▸ **Data shown**:

■ ■ ■ ■ ■ ■ ■

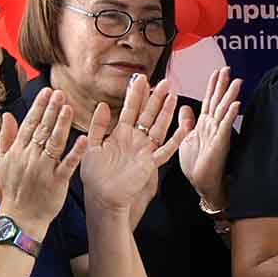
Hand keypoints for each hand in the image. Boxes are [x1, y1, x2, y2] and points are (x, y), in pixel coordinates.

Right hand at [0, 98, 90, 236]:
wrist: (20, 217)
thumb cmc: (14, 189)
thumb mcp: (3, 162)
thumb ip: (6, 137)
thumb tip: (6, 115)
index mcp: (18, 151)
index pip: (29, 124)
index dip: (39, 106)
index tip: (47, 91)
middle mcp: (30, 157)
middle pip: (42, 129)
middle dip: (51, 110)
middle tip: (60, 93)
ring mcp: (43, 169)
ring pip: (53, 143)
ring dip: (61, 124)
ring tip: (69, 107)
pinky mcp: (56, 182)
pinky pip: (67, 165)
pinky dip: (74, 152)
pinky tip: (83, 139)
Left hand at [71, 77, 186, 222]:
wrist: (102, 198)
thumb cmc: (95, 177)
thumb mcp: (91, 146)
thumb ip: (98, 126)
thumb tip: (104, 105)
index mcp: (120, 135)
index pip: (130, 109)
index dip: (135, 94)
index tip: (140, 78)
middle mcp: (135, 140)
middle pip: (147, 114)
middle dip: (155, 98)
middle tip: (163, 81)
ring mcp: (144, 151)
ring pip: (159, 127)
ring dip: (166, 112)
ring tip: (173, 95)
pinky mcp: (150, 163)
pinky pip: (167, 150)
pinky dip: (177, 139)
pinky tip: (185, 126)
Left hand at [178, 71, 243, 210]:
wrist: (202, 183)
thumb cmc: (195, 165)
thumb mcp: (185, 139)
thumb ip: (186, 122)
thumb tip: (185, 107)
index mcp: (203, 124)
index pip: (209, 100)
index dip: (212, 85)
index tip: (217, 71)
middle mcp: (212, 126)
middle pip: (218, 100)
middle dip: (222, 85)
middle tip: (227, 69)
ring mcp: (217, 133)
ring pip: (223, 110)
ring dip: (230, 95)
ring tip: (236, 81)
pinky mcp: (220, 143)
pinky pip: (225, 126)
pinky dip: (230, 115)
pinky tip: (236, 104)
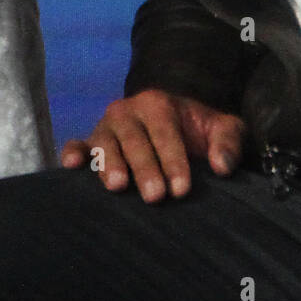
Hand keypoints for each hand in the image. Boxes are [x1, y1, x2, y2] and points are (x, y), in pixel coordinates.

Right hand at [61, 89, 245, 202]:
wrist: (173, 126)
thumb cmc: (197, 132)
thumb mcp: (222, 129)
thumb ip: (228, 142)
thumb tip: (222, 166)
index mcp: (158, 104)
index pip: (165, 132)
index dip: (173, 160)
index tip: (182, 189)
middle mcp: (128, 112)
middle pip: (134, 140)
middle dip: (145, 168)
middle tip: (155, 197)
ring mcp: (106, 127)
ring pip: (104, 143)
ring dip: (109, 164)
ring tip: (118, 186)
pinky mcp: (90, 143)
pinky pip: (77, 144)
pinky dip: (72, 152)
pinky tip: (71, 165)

■ ■ ■ ■ ■ ■ ■

▸ **Problem description**: Give back, exactly as written, the stretch from the line with "index mcp: (18, 151)" through the line with "index mcp: (120, 135)", and no other lines from the records above.

▸ **Solution for this exercise**:
index mcp: (18, 151)
index pip: (29, 124)
index dip: (39, 106)
index tip: (47, 91)
middle mcp: (30, 157)
middle pip: (42, 129)
middle dip: (51, 110)
middle tip: (60, 93)
ring mcp: (43, 169)
ring pip: (53, 143)
ring dip: (61, 124)
ring tip: (69, 107)
pinky mcp: (56, 182)
pinky pip: (67, 165)
pinky dip: (74, 152)
pinky tip: (83, 139)
Left hand at [71, 77, 186, 222]:
wrist: (102, 198)
thumb cmc: (95, 177)
thumb mcp: (91, 146)
thumb ip: (98, 126)
thumb tip: (104, 105)
index mcp: (120, 135)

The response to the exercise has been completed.